## RECORDS FOR PROCESSING:

[Start of section]

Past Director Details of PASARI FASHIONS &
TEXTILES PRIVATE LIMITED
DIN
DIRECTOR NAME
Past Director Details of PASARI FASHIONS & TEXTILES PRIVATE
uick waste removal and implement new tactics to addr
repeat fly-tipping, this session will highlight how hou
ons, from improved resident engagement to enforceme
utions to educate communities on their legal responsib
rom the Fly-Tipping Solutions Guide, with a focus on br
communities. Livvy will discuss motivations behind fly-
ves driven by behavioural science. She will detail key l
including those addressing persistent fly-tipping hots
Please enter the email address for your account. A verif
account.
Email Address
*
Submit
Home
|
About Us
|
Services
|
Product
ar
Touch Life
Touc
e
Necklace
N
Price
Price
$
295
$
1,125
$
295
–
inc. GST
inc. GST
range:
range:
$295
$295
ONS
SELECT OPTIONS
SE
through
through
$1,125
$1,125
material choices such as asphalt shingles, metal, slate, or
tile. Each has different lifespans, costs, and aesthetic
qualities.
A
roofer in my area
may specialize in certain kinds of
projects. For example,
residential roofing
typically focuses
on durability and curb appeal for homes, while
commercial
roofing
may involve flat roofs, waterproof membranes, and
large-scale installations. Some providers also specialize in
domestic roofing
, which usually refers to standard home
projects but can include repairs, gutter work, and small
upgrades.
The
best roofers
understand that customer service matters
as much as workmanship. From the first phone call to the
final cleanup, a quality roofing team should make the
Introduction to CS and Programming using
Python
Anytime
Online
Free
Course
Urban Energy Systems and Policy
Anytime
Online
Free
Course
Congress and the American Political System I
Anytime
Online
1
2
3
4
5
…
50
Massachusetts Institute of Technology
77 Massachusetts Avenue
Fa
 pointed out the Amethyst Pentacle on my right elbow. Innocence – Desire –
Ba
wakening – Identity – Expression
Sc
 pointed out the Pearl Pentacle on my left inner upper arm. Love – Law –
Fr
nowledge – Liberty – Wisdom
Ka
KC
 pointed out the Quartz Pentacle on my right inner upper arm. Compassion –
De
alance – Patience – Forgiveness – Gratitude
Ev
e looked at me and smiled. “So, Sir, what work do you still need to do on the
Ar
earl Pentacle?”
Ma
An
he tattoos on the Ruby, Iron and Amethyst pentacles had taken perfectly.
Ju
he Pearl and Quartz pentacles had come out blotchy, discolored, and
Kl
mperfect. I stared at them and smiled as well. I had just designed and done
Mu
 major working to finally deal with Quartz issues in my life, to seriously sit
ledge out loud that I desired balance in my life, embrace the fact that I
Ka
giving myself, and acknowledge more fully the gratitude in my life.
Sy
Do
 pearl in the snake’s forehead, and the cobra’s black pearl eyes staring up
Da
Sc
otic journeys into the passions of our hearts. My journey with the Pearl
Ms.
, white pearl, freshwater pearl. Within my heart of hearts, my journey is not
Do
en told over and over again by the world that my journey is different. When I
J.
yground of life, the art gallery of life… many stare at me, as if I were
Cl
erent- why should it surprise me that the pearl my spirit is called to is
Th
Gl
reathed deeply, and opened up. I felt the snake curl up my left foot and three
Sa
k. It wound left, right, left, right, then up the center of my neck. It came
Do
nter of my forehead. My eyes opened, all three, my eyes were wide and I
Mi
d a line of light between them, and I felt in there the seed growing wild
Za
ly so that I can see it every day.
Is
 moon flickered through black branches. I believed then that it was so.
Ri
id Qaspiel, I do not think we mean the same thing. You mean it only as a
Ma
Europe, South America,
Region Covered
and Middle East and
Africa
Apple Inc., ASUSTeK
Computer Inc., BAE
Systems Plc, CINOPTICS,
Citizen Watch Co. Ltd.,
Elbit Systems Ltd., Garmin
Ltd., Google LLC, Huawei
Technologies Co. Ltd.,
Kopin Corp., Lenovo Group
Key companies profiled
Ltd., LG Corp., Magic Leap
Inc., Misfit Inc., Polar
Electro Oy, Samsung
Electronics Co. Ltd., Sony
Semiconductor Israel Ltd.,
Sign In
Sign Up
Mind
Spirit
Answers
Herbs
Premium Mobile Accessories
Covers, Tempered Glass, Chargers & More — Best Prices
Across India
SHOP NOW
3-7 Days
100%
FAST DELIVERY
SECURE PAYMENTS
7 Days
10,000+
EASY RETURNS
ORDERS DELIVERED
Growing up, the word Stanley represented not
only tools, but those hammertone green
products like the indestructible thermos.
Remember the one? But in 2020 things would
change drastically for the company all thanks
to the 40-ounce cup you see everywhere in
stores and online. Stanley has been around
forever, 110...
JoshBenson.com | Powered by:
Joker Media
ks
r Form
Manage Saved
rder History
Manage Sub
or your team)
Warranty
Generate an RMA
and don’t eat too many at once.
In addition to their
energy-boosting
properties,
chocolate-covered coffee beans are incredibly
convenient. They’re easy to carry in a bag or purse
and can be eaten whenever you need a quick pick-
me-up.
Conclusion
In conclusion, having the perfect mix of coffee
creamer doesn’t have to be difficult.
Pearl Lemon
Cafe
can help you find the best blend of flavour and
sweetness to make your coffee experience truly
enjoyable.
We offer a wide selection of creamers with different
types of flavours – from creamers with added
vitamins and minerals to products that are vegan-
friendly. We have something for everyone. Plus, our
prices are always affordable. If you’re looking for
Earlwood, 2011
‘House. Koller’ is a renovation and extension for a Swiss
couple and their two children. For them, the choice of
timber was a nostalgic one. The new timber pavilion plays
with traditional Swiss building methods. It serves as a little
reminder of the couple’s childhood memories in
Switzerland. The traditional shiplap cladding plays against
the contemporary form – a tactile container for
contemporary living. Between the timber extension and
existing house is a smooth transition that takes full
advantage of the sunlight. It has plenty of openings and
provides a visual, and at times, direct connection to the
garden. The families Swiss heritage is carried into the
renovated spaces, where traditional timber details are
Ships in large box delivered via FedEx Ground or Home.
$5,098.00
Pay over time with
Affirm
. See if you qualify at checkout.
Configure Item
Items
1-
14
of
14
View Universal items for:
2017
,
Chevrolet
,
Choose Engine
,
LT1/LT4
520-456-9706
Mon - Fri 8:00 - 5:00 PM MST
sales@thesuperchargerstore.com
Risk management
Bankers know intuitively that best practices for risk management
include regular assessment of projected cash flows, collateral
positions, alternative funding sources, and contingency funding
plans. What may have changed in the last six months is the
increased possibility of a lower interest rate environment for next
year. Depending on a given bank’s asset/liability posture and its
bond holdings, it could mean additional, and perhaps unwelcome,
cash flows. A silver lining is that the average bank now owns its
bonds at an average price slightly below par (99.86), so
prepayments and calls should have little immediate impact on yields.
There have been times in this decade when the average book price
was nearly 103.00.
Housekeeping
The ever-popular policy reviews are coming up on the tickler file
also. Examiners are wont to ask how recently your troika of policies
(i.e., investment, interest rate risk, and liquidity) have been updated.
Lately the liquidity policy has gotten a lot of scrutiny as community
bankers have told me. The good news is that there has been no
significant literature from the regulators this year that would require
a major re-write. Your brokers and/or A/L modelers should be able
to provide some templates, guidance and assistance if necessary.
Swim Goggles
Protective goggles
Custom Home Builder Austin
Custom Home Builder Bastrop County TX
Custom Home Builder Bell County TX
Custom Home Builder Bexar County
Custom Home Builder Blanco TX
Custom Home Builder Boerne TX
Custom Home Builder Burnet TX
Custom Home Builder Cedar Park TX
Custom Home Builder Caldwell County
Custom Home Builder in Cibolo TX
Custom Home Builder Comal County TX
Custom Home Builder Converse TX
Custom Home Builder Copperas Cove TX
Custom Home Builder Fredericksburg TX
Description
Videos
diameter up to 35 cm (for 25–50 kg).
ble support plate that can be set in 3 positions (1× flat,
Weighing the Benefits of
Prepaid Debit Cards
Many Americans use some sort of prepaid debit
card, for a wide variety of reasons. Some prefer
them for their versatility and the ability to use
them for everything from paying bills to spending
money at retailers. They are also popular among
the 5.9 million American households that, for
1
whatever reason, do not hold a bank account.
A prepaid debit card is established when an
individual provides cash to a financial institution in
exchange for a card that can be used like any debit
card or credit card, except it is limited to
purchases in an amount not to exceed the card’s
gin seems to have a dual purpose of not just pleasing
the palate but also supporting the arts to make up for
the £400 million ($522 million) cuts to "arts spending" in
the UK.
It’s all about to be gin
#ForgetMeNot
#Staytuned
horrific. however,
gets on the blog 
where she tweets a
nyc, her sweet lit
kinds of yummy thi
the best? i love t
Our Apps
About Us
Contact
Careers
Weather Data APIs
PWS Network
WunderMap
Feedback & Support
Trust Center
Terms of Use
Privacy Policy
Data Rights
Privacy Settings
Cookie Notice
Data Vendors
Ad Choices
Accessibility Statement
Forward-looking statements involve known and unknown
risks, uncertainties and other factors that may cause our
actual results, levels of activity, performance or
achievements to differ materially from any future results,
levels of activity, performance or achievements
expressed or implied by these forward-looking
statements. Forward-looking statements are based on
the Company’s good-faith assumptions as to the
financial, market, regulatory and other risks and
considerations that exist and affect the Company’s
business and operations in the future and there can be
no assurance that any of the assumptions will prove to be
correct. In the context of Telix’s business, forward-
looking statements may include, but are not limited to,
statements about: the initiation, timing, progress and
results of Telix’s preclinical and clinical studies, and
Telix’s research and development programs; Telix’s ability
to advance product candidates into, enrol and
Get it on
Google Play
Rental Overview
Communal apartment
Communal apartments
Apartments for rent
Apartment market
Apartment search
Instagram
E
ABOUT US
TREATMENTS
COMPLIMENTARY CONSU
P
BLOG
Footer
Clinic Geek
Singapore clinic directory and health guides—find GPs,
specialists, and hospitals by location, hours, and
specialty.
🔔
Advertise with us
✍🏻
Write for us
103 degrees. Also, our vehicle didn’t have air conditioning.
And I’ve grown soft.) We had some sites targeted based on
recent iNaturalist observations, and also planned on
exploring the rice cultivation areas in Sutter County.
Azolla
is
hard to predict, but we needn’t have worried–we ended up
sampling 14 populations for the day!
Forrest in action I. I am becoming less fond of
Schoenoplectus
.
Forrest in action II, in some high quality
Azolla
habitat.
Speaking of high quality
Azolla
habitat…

[End of section]

When a line in the listing has the word "management", return that line.

## EXERCISE OUTPUT:
Risk management
Bankers know intuitively that best practices for risk management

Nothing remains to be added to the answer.